## WHAT YOU HAVE TO DO:
Only the lines holding the word "cancer" are wanted; copy each of them from the listing.

## INPUT:
((
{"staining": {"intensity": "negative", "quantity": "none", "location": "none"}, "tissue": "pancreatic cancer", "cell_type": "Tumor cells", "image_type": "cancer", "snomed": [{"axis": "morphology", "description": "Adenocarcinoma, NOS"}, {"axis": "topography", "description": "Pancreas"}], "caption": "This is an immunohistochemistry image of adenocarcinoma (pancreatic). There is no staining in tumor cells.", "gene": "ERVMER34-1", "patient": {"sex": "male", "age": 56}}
))
((
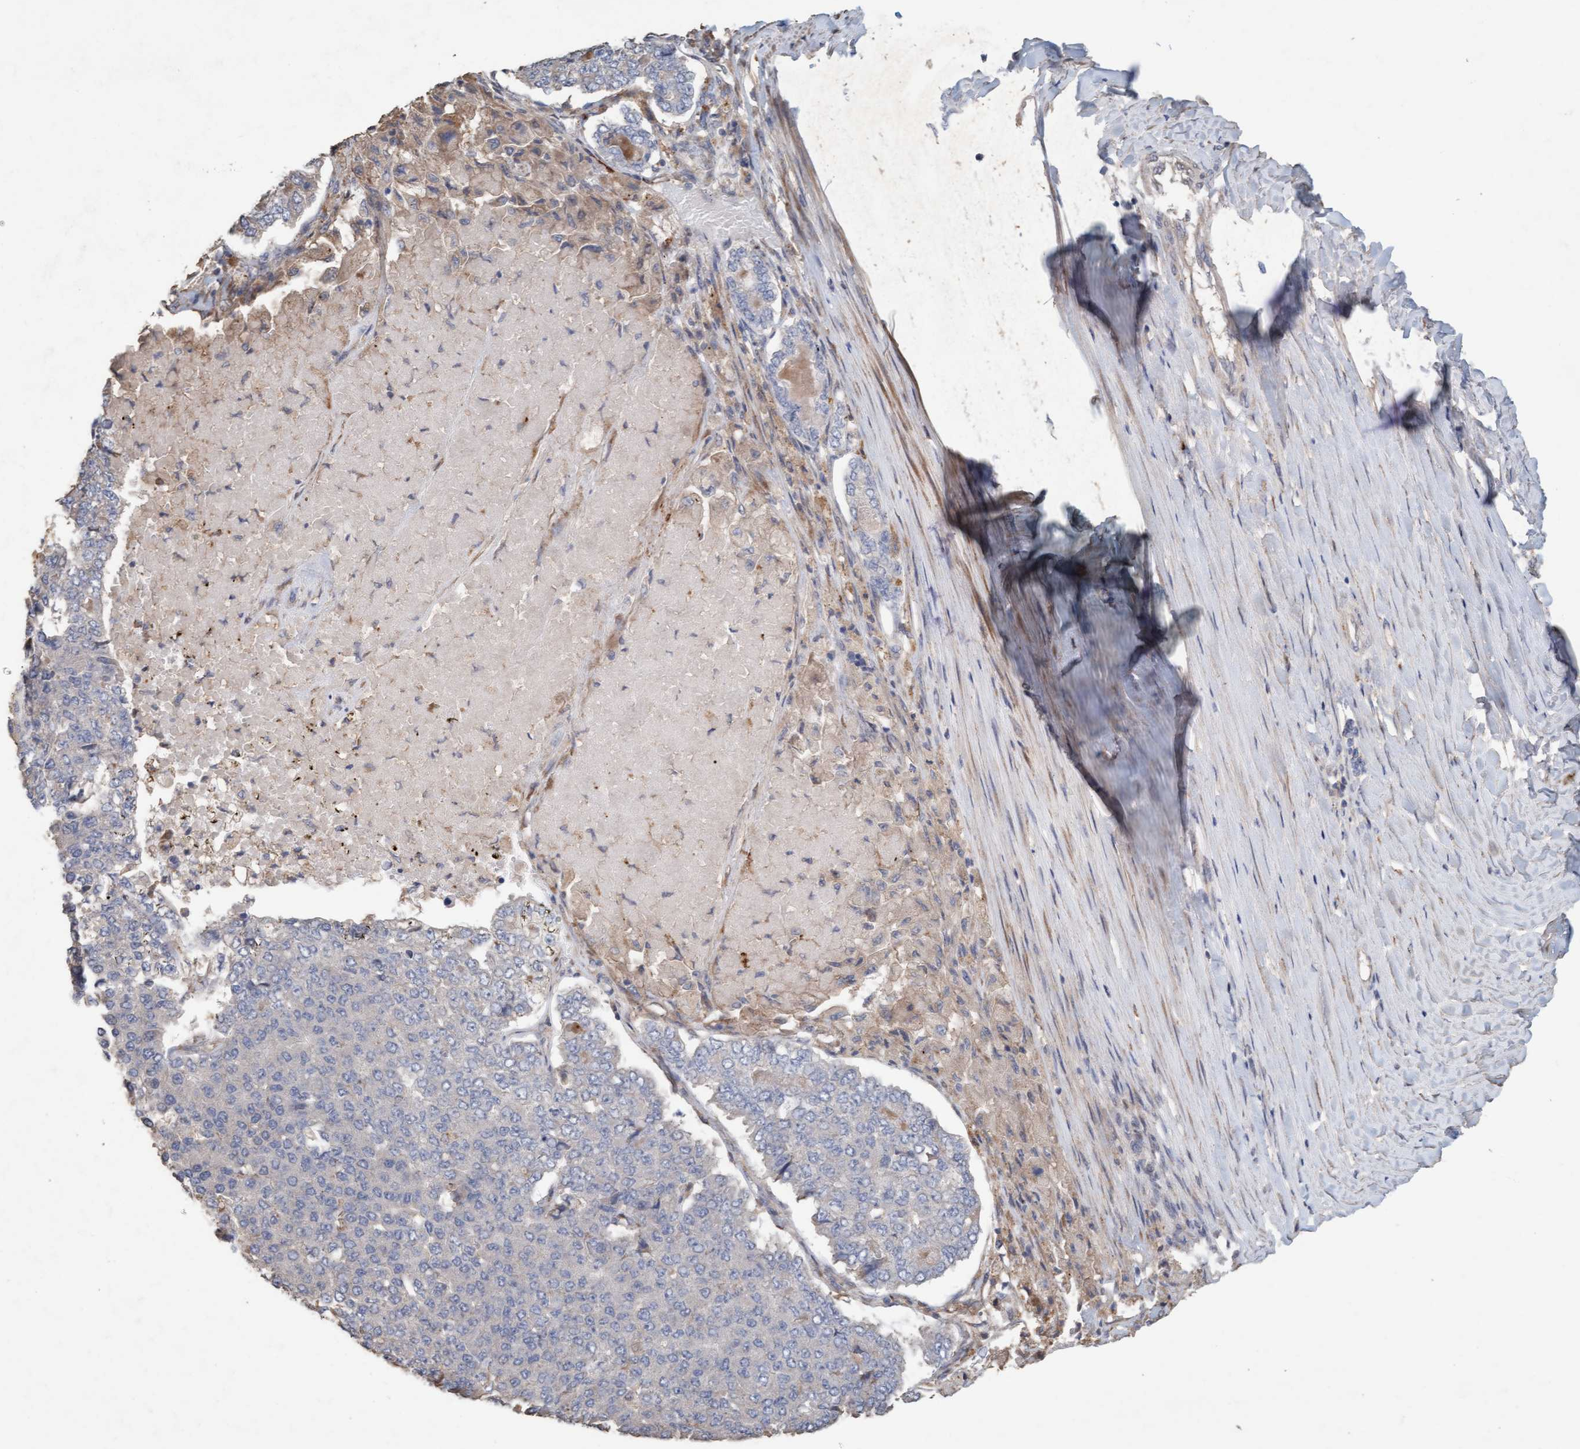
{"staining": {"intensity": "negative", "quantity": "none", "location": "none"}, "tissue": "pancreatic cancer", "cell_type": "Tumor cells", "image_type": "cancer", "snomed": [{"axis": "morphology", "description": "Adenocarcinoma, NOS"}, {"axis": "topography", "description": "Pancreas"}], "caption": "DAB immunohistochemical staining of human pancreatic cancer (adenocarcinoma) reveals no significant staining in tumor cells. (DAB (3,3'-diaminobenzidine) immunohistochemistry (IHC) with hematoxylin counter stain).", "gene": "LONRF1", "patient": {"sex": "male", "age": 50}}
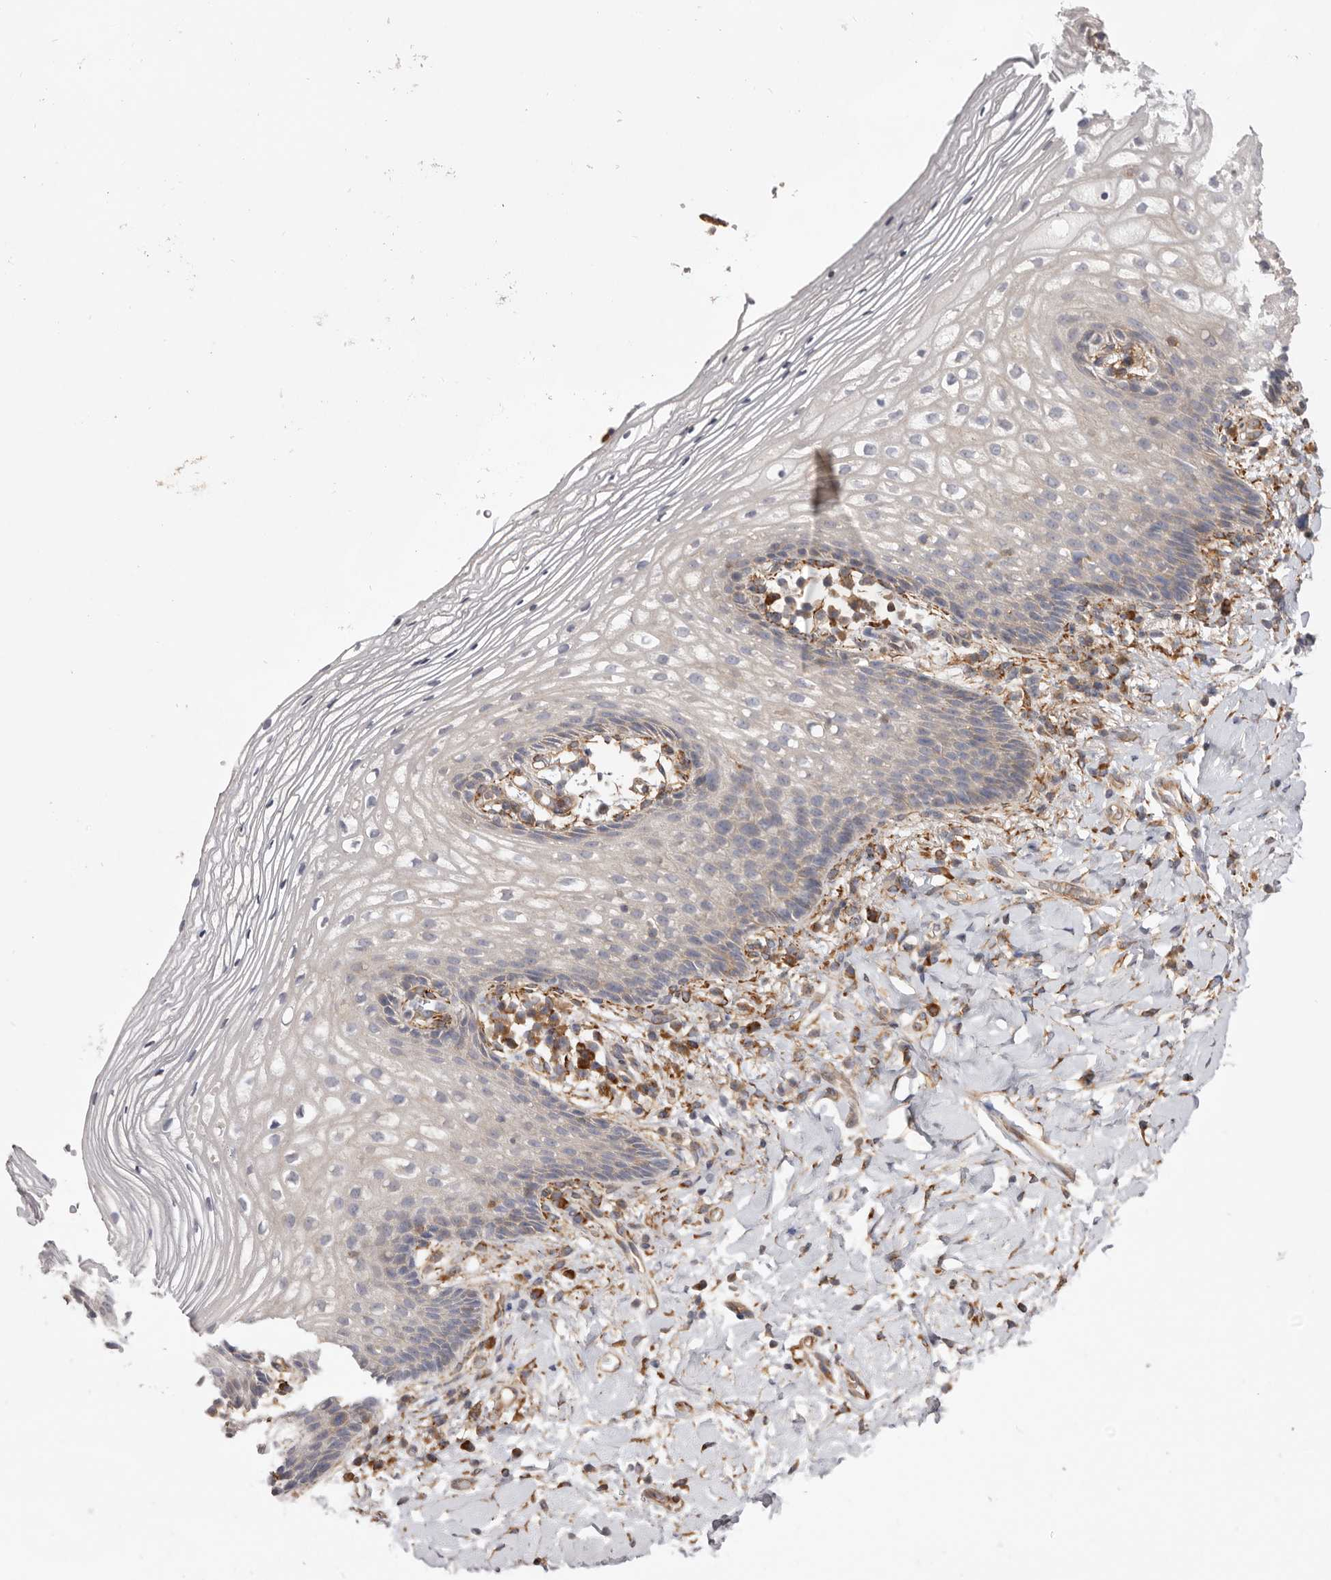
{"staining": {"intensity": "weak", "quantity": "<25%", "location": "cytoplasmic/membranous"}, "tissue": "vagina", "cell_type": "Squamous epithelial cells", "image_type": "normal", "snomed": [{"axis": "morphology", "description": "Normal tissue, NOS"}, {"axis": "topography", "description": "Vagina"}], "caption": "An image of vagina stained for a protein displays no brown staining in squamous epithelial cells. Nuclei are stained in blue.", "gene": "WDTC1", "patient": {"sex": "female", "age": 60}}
))
## YOUR SOLUTION:
{"staining": {"intensity": "negative", "quantity": "none", "location": "none"}, "tissue": "pancreatic cancer", "cell_type": "Tumor cells", "image_type": "cancer", "snomed": [{"axis": "morphology", "description": "Adenocarcinoma, NOS"}, {"axis": "topography", "description": "Pancreas"}], "caption": "This is an immunohistochemistry image of adenocarcinoma (pancreatic). There is no staining in tumor cells.", "gene": "ERVMER34-1", "patient": {"sex": "male", "age": 56}}
{"staining": {"intensity": "negative", "quantity": "none", "location": "none"}, "tissue": "pancreatic cancer", "cell_type": "Tumor cells", "image_type": "cancer", "snomed": [{"axis": "morphology", "description": "Adenocarcinoma, NOS"}, {"axis": "topography", "description": "Pancreas"}], "caption": "DAB immunohistochemical staining of human pancreatic cancer (adenocarcinoma) reveals no significant staining in tumor cells. (DAB (3,3'-diaminobenzidine) immunohistochemistry (IHC) with hematoxylin counter stain).", "gene": "LONRF1", "patient": {"sex": "male", "age": 50}}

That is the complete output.